What is needed:
Please restate each entry below, word for word.

[Extracted page text data]
┏━━

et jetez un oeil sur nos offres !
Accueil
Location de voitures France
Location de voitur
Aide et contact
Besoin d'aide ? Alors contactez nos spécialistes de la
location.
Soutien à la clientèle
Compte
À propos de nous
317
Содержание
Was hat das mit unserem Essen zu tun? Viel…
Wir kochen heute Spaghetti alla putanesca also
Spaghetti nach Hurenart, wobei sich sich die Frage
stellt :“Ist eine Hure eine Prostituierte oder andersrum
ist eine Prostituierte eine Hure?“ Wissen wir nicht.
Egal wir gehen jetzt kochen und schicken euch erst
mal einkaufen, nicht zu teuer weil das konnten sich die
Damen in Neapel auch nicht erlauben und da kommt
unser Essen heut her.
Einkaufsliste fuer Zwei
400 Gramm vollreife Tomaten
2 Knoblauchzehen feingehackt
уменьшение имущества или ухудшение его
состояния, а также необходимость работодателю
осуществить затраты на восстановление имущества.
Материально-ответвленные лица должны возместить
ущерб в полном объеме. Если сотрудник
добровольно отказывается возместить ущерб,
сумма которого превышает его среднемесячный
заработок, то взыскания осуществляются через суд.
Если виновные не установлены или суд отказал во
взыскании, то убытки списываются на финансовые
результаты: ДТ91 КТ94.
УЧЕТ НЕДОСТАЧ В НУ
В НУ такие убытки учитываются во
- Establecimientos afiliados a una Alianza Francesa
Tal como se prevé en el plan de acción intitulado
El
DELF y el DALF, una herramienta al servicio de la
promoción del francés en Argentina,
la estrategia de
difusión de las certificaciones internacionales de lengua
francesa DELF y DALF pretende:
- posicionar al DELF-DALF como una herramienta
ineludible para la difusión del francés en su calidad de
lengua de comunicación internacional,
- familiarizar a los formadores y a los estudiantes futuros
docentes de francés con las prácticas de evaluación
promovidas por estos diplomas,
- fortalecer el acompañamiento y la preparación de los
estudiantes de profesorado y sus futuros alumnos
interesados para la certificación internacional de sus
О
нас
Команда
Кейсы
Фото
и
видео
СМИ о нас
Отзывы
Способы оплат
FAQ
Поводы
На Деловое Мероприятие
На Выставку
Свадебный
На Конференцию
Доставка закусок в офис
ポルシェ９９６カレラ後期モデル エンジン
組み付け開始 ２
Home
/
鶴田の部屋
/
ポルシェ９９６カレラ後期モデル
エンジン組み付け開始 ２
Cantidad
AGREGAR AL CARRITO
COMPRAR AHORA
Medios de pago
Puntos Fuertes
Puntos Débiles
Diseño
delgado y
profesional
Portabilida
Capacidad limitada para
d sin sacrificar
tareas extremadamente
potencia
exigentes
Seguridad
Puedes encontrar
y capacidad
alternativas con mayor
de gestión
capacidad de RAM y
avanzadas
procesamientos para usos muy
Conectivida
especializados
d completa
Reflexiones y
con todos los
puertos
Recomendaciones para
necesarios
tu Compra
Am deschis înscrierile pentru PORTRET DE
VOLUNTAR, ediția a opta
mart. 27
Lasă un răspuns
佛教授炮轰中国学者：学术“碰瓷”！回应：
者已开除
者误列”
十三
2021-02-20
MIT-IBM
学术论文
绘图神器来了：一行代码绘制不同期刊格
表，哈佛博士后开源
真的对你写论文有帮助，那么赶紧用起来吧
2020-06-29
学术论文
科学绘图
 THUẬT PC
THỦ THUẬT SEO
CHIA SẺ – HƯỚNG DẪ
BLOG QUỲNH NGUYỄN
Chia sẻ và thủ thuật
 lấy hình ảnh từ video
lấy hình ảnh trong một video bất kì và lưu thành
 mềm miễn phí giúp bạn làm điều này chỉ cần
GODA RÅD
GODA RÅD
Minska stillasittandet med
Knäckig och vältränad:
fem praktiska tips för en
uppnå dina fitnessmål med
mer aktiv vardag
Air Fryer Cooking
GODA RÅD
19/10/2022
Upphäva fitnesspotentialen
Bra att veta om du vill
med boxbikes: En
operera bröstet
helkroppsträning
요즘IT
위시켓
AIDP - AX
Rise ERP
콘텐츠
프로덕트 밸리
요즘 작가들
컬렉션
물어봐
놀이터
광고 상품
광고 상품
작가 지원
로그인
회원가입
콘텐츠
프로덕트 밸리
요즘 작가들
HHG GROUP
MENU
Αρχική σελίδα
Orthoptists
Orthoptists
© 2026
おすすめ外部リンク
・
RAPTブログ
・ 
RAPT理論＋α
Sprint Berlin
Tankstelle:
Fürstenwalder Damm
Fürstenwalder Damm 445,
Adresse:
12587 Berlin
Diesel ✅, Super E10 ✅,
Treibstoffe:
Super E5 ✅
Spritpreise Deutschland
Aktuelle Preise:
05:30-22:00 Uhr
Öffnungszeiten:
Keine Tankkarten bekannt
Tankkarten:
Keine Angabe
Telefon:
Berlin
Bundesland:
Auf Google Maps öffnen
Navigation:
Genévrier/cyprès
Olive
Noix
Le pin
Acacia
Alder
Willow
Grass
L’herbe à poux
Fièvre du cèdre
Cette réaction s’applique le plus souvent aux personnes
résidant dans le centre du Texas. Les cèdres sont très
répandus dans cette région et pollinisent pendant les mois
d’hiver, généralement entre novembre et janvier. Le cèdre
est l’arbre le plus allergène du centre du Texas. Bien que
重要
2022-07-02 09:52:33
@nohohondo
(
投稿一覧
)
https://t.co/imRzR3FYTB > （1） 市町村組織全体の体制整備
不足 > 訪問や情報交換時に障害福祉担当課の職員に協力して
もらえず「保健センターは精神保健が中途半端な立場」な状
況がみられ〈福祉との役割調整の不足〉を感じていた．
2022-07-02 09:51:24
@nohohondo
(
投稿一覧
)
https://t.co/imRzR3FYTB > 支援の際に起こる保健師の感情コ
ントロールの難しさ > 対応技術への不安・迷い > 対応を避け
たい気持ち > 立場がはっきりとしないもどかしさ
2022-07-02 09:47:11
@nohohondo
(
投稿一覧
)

┗━━

Your response:
et jetez un oeil sur nos offres !
Accueil
Location de voitures France
Location de voitur
Aide et contact
Besoin d'aide ? Alors contactez nos spécialistes de la
location.
Soutien à la clientèle
Compte
À propos de nous
317
Содержание
Was hat das mit unserem Essen zu tun? Viel…
Wir kochen heute Spaghetti alla putanesca also
Spaghetti nach Hurenart, wobei sich sich die Frage
stellt :“Ist eine Hure eine Prostituierte oder andersrum
ist eine Prostituierte eine Hure?“ Wissen wir nicht.
Egal wir gehen jetzt kochen und schicken euch erst
mal einkaufen, nicht zu teuer weil das konnten sich die
Damen in Neapel auch nicht erlauben und da kommt
unser Essen heut her.
Einkaufsliste fuer Zwei
400 Gramm vollreife Tomaten
2 Knoblauchzehen feingehackt
уменьшение имущества или ухудшение его
состояния, а также необходимость работодателю
осуществить затраты на восстановление имущества.
Материально-ответвленные лица должны возместить
ущерб в полном объеме. Если сотрудник
добровольно отказывается возместить ущерб,
сумма которого превышает его среднемесячный
заработок, то взыскания осуществляются через суд.
Если виновные не установлены или суд отказал во
взыскании, то убытки списываются на финансовые
результаты: ДТ91 КТ94.
УЧЕТ НЕДОСТАЧ В НУ
В НУ такие убытки учитываются во
- Establecimientos afiliados a una Alianza Francesa
Tal como se prevé en el plan de acción intitulado
El
DELF y el DALF, una herramienta al servicio de la
promoción del francés en Argentina,
la estrategia de
difusión de las certificaciones internacionales de lengua
francesa DELF y DALF pretende:
- posicionar al DELF-DALF como una herramienta
ineludible para la difusión del francés en su calidad de
lengua de comunicación internacional,
- familiarizar a los formadores y a los estudiantes futuros
docentes de francés con las prácticas de evaluación
promovidas por estos diplomas,
- fortalecer el acompañamiento y la preparación de los
estudiantes de profesorado y sus futuros alumnos
interesados para la certificación internacional de sus
О
нас
Команда
Кейсы
Фото
и
видео
СМИ о нас
Отзывы
Способы оплат
FAQ
Поводы
На Деловое Мероприятие
На Выставку
Свадебный
На Конференцию
Доставка закусок в офис
ポルシェ９９６カレラ後期モデル エンジン
組み付け開始 ２
Home
/
鶴田の部屋
/
ポルシェ９９６カレラ後期モデル
エンジン組み付け開始 ２
Cantidad
AGREGAR AL CARRITO
COMPRAR AHORA
Medios de pago
Puntos Fuertes
Puntos Débiles
Diseño
delgado y
profesional
Portabilida
Capacidad limitada para
d sin sacrificar
tareas extremadamente
potencia
exigentes
Seguridad
Puedes encontrar
y capacidad
alternativas con mayor
de gestión
capacidad de RAM y
avanzadas
procesamientos para usos muy
Conectivida
especializados
d completa
Reflexiones y
con todos los
puertos
Recomendaciones para
necesarios
tu Compra
Am deschis înscrierile pentru PORTRET DE
VOLUNTAR, ediția a opta
mart. 27
Lasă un răspuns
佛教授炮轰中国学者：学术“碰瓷”！回应：
者已开除
者误列”
十三
2021-02-20
MIT-IBM
学术论文
绘图神器来了：一行代码绘制不同期刊格
表，哈佛博士后开源
真的对你写论文有帮助，那么赶紧用起来吧
2020-06-29
学术论文
科学绘图
 THUẬT PC
THỦ THUẬT SEO
CHIA SẺ – HƯỚNG DẪ
BLOG QUỲNH NGUYỄN
Chia sẻ và thủ thuật
 lấy hình ảnh từ video
lấy hình ảnh trong một video bất kì và lưu thành
 mềm miễn phí giúp bạn làm điều này chỉ cần
GODA RÅD
GODA RÅD
Minska stillasittandet med
Knäckig och vältränad:
fem praktiska tips för en
uppnå dina fitnessmål med
mer aktiv vardag
Air Fryer Cooking
GODA RÅD
19/10/2022
Upphäva fitnesspotentialen
Bra att veta om du vill
med boxbikes: En
operera bröstet
helkroppsträning
요즘IT
위시켓
AIDP - AX
Rise ERP
콘텐츠
프로덕트 밸리
요즘 작가들
컬렉션
물어봐
놀이터
광고 상품
광고 상품
작가 지원
로그인
회원가입
콘텐츠
프로덕트 밸리
요즘 작가들
HHG GROUP
MENU
Αρχική σελίδα
Orthoptists
Orthoptists
© 2026
おすすめ外部リンク
・
RAPTブログ
・ 
RAPT理論＋α
Sprint Berlin
Tankstelle:
Fürstenwalder Damm
Fürstenwalder Damm 445,
Adresse:
12587 Berlin
Diesel ✅, Super E10 ✅,
Treibstoffe:
Super E5 ✅
Spritpreise Deutschland
Aktuelle Preise:
05:30-22:00 Uhr
Öffnungszeiten:
Keine Tankkarten bekannt
Tankkarten:
Keine Angabe
Telefon:
Berlin
Bundesland:
Auf Google Maps öffnen
Navigation:
Genévrier/cyprès
Olive
Noix
Le pin
Acacia
Alder
Willow
Grass
L’herbe à poux
Fièvre du cèdre
Cette réaction s’applique le plus souvent aux personnes
résidant dans le centre du Texas. Les cèdres sont très
répandus dans cette région et pollinisent pendant les mois
d’hiver, généralement entre novembre et janvier. Le cèdre
est l’arbre le plus allergène du centre du Texas. Bien que
重要
2022-07-02 09:52:33
@nohohondo
(
投稿一覧
)
https://t.co/imRzR3FYTB > （1） 市町村組織全体の体制整備
不足 > 訪問や情報交換時に障害福祉担当課の職員に協力して
もらえず「保健センターは精神保健が中途半端な立場」な状
況がみられ〈福祉との役割調整の不足〉を感じていた．
2022-07-02 09:51:24
@nohohondo
(
投稿一覧
)
https://t.co/imRzR3FYTB > 支援の際に起こる保健師の感情コ
ントロールの難しさ > 対応技術への不安・迷い > 対応を避け
たい気持ち > 立場がはっきりとしないもどかしさ
2022-07-02 09:47:11
@nohohondo
(
投稿一覧
)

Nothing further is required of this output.